Now the weirdest thing is that the list of hosts which fail to synchronize themselves is always the same (yet they are listed in random order): host1 to host12, which is the original set of hosts in my OpenNebula cluster. The rest was added later, in several phases. So I guess that these hosts have a slightly different configuration somewhere, and the push-style request to synchronize by “onehost sync” fails on them, but they synchronize themselves later pull-style anyway.

Can anybody point me to a place to look at, where the difference between push- and pull-style synchronization of remotes/ scripts could be? A missing known_hosts entry? Somehting like that. In all the other aspects, all my hosts including the first twelve work as expected (VM deployment, migration, etc.).

Thanks in advance,

-Yenya

OK, a year later, the problem still persists, or maybe it is even worse. I have edited some of the remotes scripts, bumped the VERSION up, and ran “onehost sync”. Now the result is similar, but only two of my 31 hosts are reported as failed. Moreover, all of my hosts are stuck either in state “update” or “init” even several minutes after that, according to “onehost list”.

In oned.log, there are “Monitoring host hostN (idN)” messages, but no errors. I can move the host from the “update” to “init” state using “onehost disable hostN; onehost enable hostN”, but that’s it. It does not come out of the “init” state.

Where can be the problem? Where should I look further? Thanks!

-Yenya

Many years later, I still see this problem, usually after ONe upgrade: I run onehost sync, get the Failed to update the following hosts: error message (these times with all of my nodes listed), and after waiting for several minutes, another onehost sync invocation reports No hosts are going to be updated., and the /var/lib/one/tmp/VERSION files on all nodes reflect the new release.
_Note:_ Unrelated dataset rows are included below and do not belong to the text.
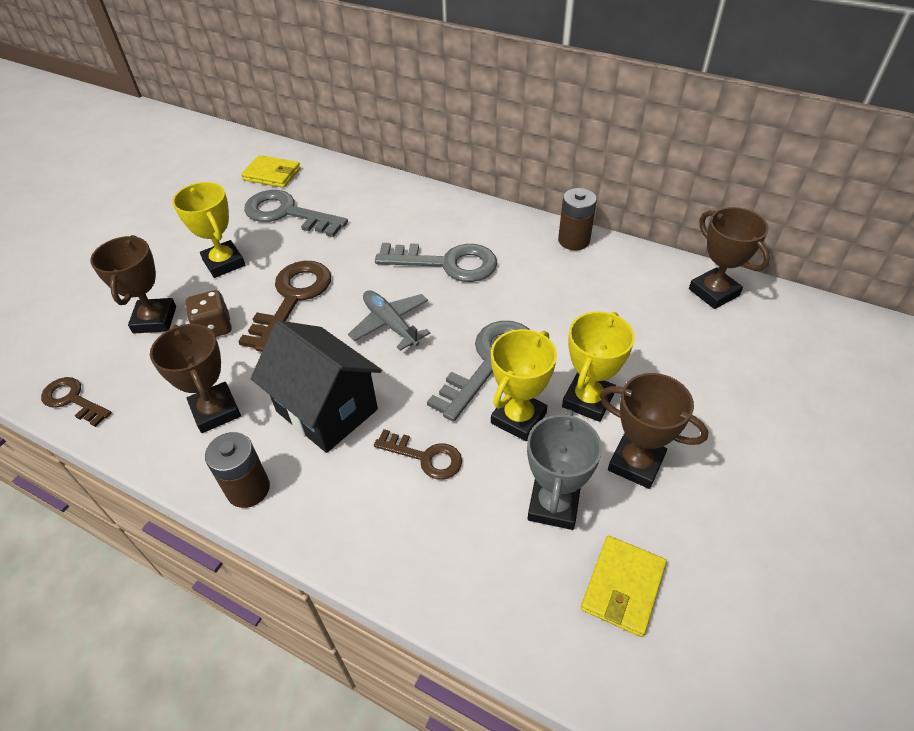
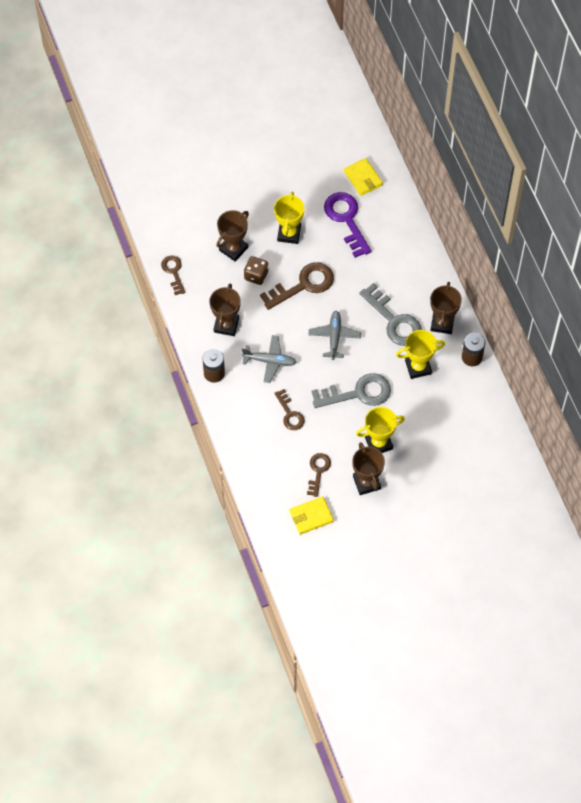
camera: 40 degrees right, 15 degrees up
(288, 213) = (346, 220): grey key -> purple key
(326, 410) = (270, 361): black house -> grey plane
(518, 418) = (342, 427): yellow trophy -> yellow trophy (418, 367)
(553, 505) = (318, 471): grey trophy -> brown key
(713, 292) = (500, 441): brown trophy -> brown trophy (442, 323)

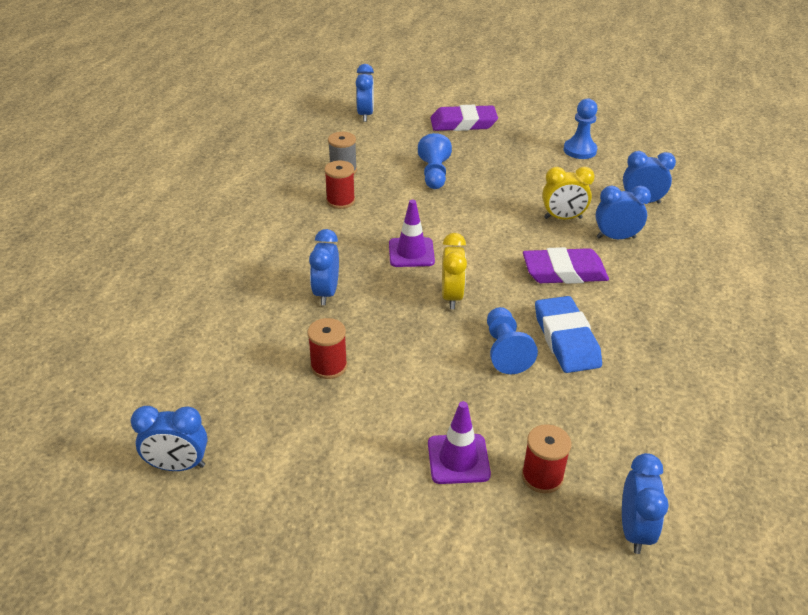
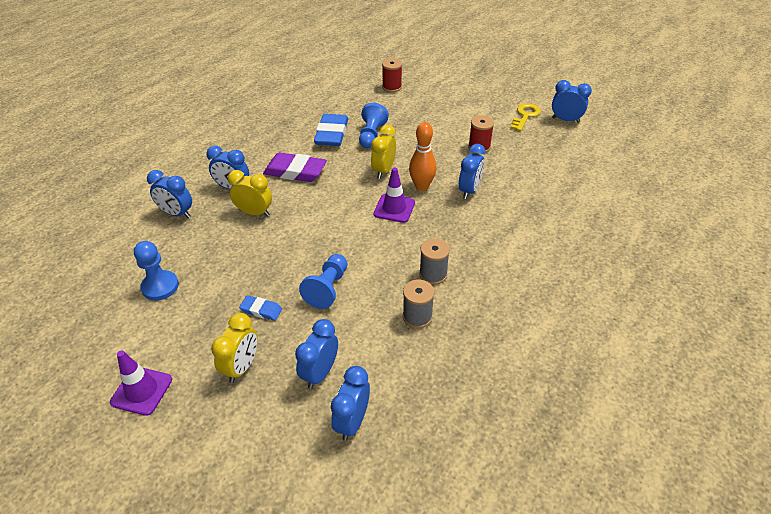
camera: 160 degrees left, 5 degrees up
(257, 458) = (525, 116): none -> yellow key
(340, 201) = (433, 274): red spool -> grey spool
(390, 285) = (421, 186): none -> orange bowling pin
(458, 459) = (426, 99): purple traffic cone -> purple traffic cone (141, 391)
(463, 123) = (242, 367): purple eraser -> yellow clock
(479, 152) = (261, 310): none -> blue eraser
(634, 530) = (367, 68): blue clock -> blue clock (320, 373)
Everything works as expected afterwards, but still this is a bit annoying. Where should I look for the reason of such failure?

Thanks!

-Yenya

OK, this time I looked deeper in the logs - the problem apparently was the forgotten vim recovery file in the remotes directory which was accessible by root only. But I still wonder why it made a problem only when running onehost sync directly from oneadmin account on the master node, but files still got synced some time after that.